I may have solved the problem about the global shortage of doctors and law enforcement officers. They’re all on television. It seems no matter what channel you switch to these days there you have it, yet another crime is solved or another mystery illness has been dealt with.
If only the World Health Organisation had Dr. House we wouldn’t have to worry about Swine Flu. I’ve got to the point where I refer my GP to different episodes to help diagnose a problem. Obviously he wasn’t good enough to make it on TV so now he just works at a local practice!
But the plethora of programs to keep everyone healthy has a major downside. By the time you watch them all you end up need a whole variety of equipment. So apart from the TV, we now have a digital receiver, a DVD player/recorder, the good old video recorder, and finally the surround sound system so you can get all the glorious sound affects of open heart surgery! It means that that you now have to master at least five remote controls just to watch one program.
And when you look at your average networking department it’s a similar story. The administrator today makes your average forex trader seem like an amateur when it comes to watching multiple screens. Firewalls, routers, UTM devices, IPS, IDS, and then you have your “shapers”, “filters”, “optimisers”, “accelerators”, “leakage preventors”, “email scanners”, in fact the list is endless, and each and every system has its own unique management station, and its own unique way of reporting what’s going on.
To support rapidly changing business requirements, enterprise networks are continuously growing in terms of number of components and the rate at which changes are made to each component. Networks are also very diverse, made up of solutions from multiple vendors. Security administrators do not have an effective system for security policy management throughout the network. They monitor each network device separately, often through inaccurate, manual processes.
This inevitably increases instances of network misconfiguration, which in turn increases exposure to security threats, regulatory compliance failures and downtime.
Groups like the Jericho Forum have for the past few years promoted de-perimeterisation and I believe that they have identified a very important issue for the IT security vendors. Jericho Forum commandment #5 states that “All devices must be capable of maintaining their security policy on an untrusted network”.
I would remove “untrusted” since any network should by default be considered “untrusted”, but the question is how do you effectively maintain security policies when they are spread across multiple devices, with no consistency. Add to this that I am now more likely to be sharing devices with my business associates.
For example how can I be sure that I am protected when my data passes through another company’s security infrastructure? How can I provide my business associate visibility of our joint security policies, etc.

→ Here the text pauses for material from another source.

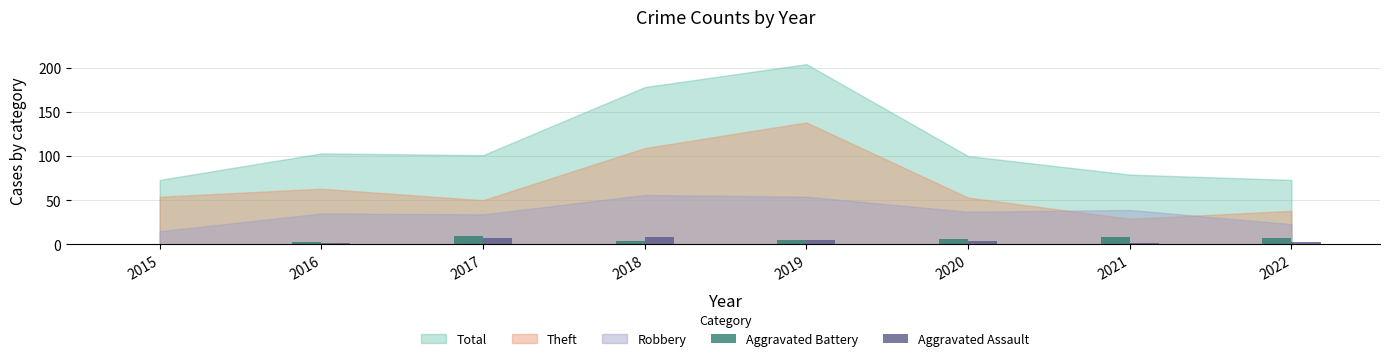

What is the greatest value displayed?

9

The bottom line is that security vendors have to be willing to open their systems to allow IT administrators to generate automated audit reports for all security and network devices from a single console. This is not a call to replace all management stations with a single solution. This has been tried by a number of vendors who end up producing some kind of “jack of all trades” box which generally is unstable and unscalable.

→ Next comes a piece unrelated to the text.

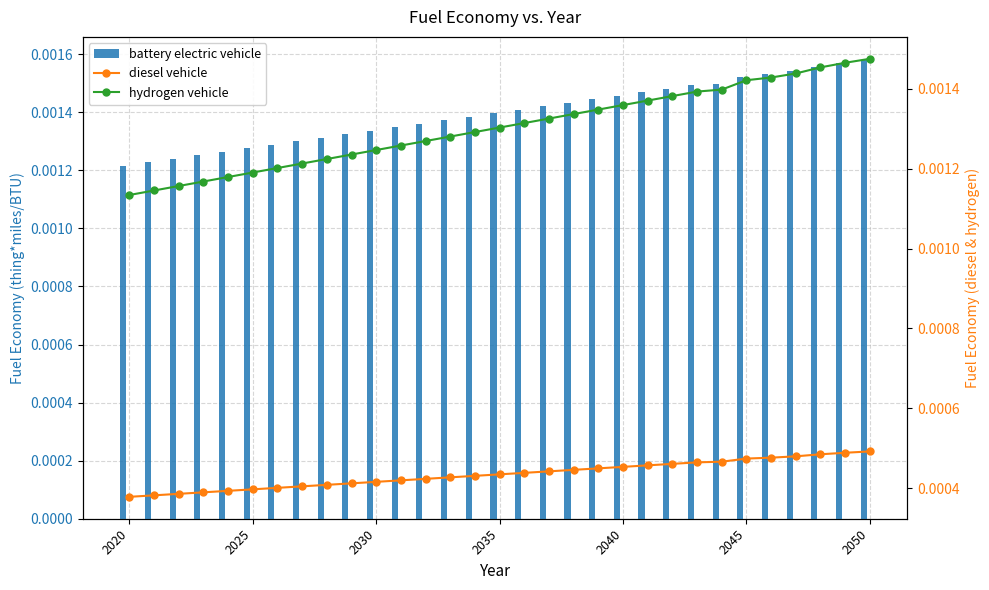

Rank the series by their maximum value, from highest to lowest.

battery electric vehicle, hydrogen vehicle, diesel vehicle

Everyone recognises that the management station of a particular vendor is part of their overall value proposition. But every organisation needs the ability to maintain their organisational and device security policies at a central point and have the ability to be alerted in real time when a policy breach occurs. Products need to be easily customised to support additional devices and vendors from a single interface, and provide a unified view of devices from multiple vendors.
This can only be achieved if vendors are willing to provide an open platform that enables customers, integrators, and other vendors to develop plug-ins for their solutions.
Coming back to my TV issue, I recently bought one of these remotes that manage loads of devices. So instead of having five remotes on the chair I now have one. It doesn’t do everything but it gives me control over the day-to-day operation of my entertainment and that’s exactly what we need in the IT security space.
Solutions that provide an open interface that allow users to monitor their systems from a single console and allow them to centralise the change management of their security and network devices. Now if we could just get Dr. House on ER we’d solve all the world’s medical problems!